> _Text to read_

────────────────────────────────────────

Gideon’s Bakehouse (https://gideonsbakehouse.com/) serves some of the best cookies in Orlando, if not in all of Florida. These are huge, heavy, rich cookies, ideally shared among two to four people. You’ve never seen or tasted anything quite like them anywhere else, but almost a decade after opening, they still have a loyal fan following. Read on to see why!
Steve Lewis opened the original Gideon’s location opened in 2016, in a small stall in the East End Market, a critically acclaimed and beloved local landmark in Orlando’s Audubon Park neighborhood. Since then, a larger location opened in Disney Springs in 2020, where tourists apparently queue up for hours for their cookies and photo ops. I admit I’ve never been to the Disney Springs location, not when the tiny original is so much closer and more convenient.
You may notice that Gideon’s Bakehouse has a creepy/kooky/mysterious/spooky aesthetic, kind of like Tim Burton-meets-Edward Gorey. They include trading cards of all these cutesy, creepy, Funko Pop-looking characters that people probably go crazy collecting, even though I’ve never paid close attention to them. Apparently the Disney Springs location has even more of a Victorian haunted house mise en scène going on, but I’ll leave that to the tourists and local Disney adults. 
I realize the books are just for show, especially since they have them displayed with the spines facing in rather than out. As a librarian, this strikes me every time, and I say to myself “No human being would stack books like this.”
But Gideon’s goes hard with their theming, and they have a lovely glass curio cabinet (not just a simple display case!) showing off all their cookies:
Here are some of their pistachio toffee chocolate chip cookies on the upper level with some mysterious limited edition cookies below. (They are always coming out with limited editions that don’t stick around for long, knowing their target audience feels those FOMO feelings.) 
Here are some of their classic chocolate chips above, with triple chocolate chips below. I should have mentioned this sooner, but all their cookies are very soft, moist, chewy, underbaked. They melt in your mouth. Your mileage may vary, but if I’m going to indulge with cookies, this is how I like them, not hard little crunchers that shatter into a dust storm of dry crumbs. 
Here are limited edition Kris Kringle cookies on display, which had to have been a holiday season thing. I tried it once, and I was more into it than my wife, who is the real sweet tooth.

────────────────────────────────────────

> _Given material_
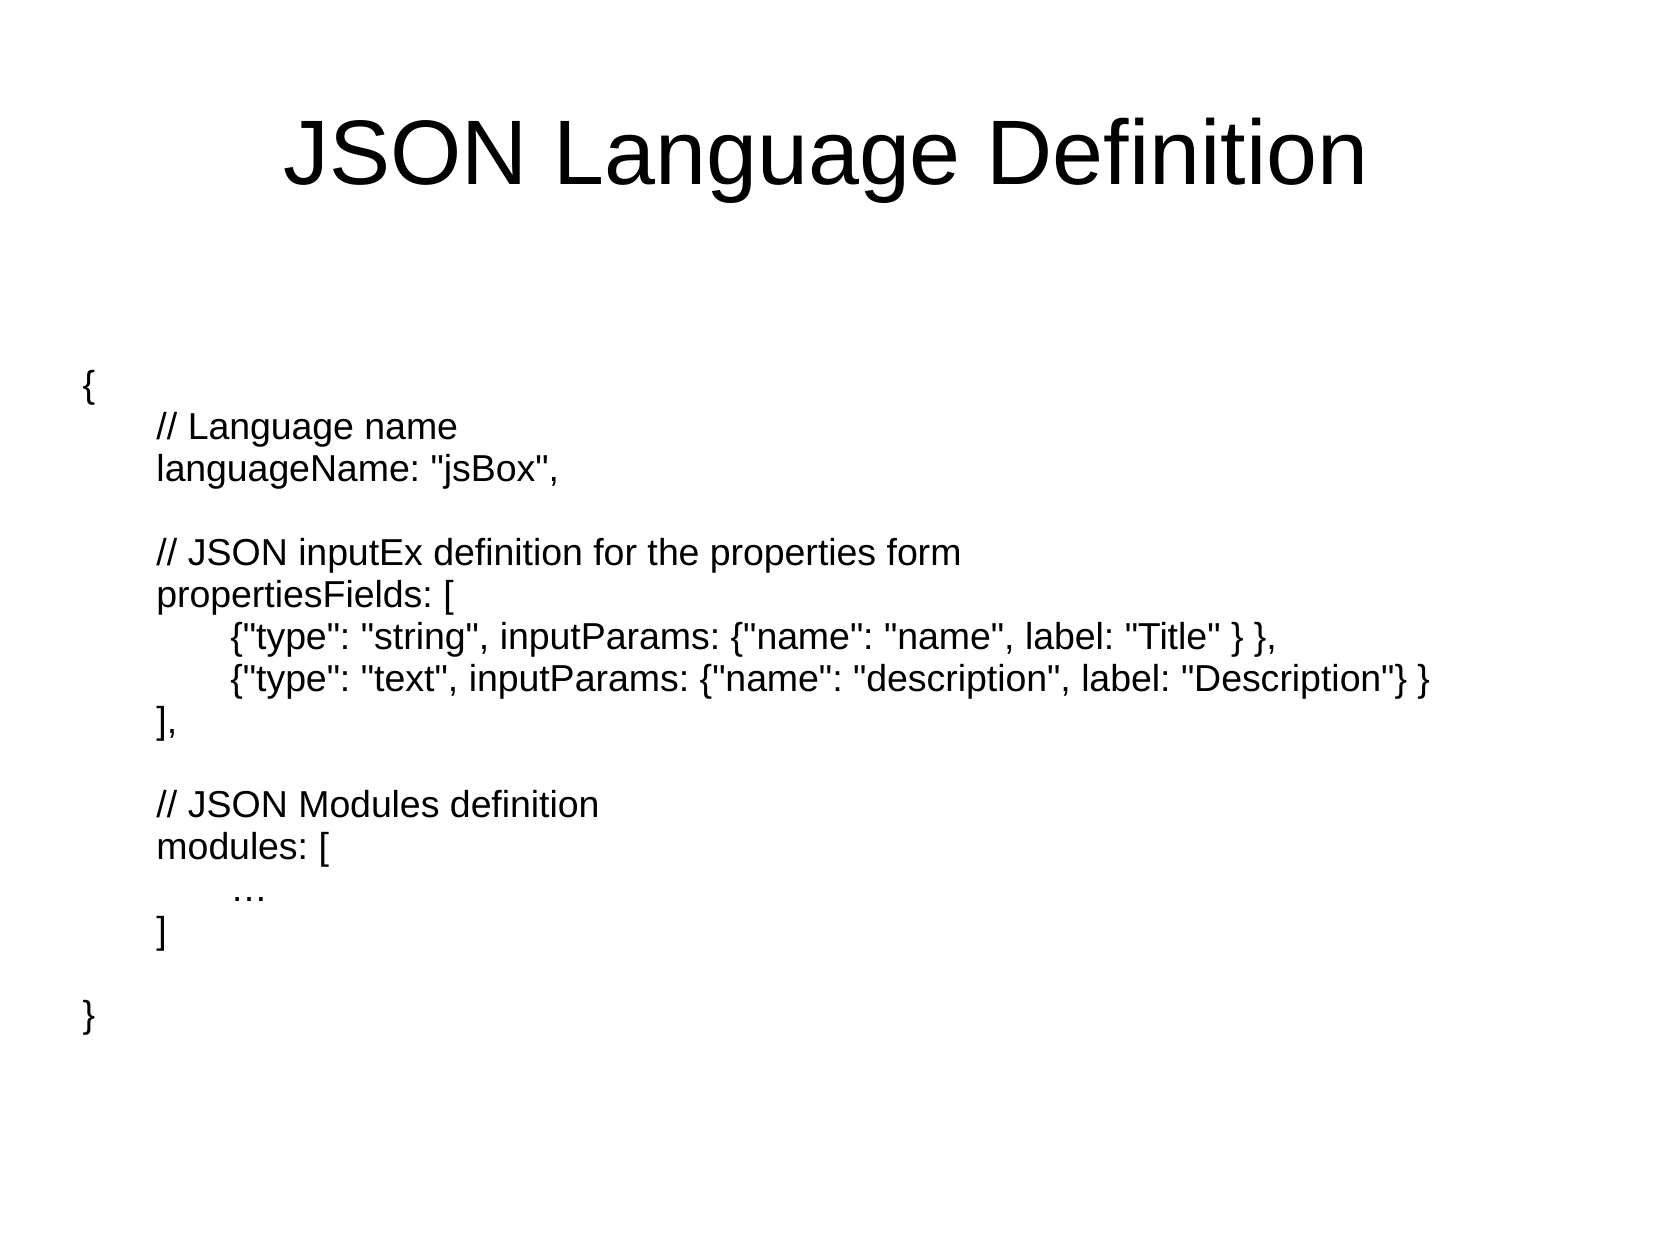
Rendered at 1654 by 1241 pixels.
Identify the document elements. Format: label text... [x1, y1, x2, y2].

title JSON Language Definition [82, 56, 1571, 250]
subtitle { // Language name languageName: "jsBox", // JSON inputEx definition for the properties form propertiesFields: [ {"type": "string", inputParams: {"name": "name", label: "Title" } }, {"type": "text", inputParams: {"name": "description", label: "Description"} } ], // JSON Modules definition modules: [ … ] } [82, 297, 1571, 1102]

────────────────────────────────────────

> _Required actions_
[1] Answer these questions using the Gideon's Bakehouse text:
(a) In what year did the original location open?
(b) Where did a larger location open in 2020?
(c) How are the books in the bakery displayed?
[2] Please print the part of the Gideon's Bakehouse text between "Here are some of their classic" and "of dry crumbs.", inclusive.

> _Outputs in order_
[1]
(a) 2016
(b) Disney Springs
(c) With the spines facing in rather than out

[2]
Here are some of their classic chocolate chips above, with triple chocolate chips below. I should have mentioned this sooner, but all their cookies are very soft, moist, chewy, underbaked. They melt in your mouth. Your mileage may vary, but if I’m going to indulge with cookies, this is how I like them, not hard little crunchers that shatter into a dust storm of dry crumbs.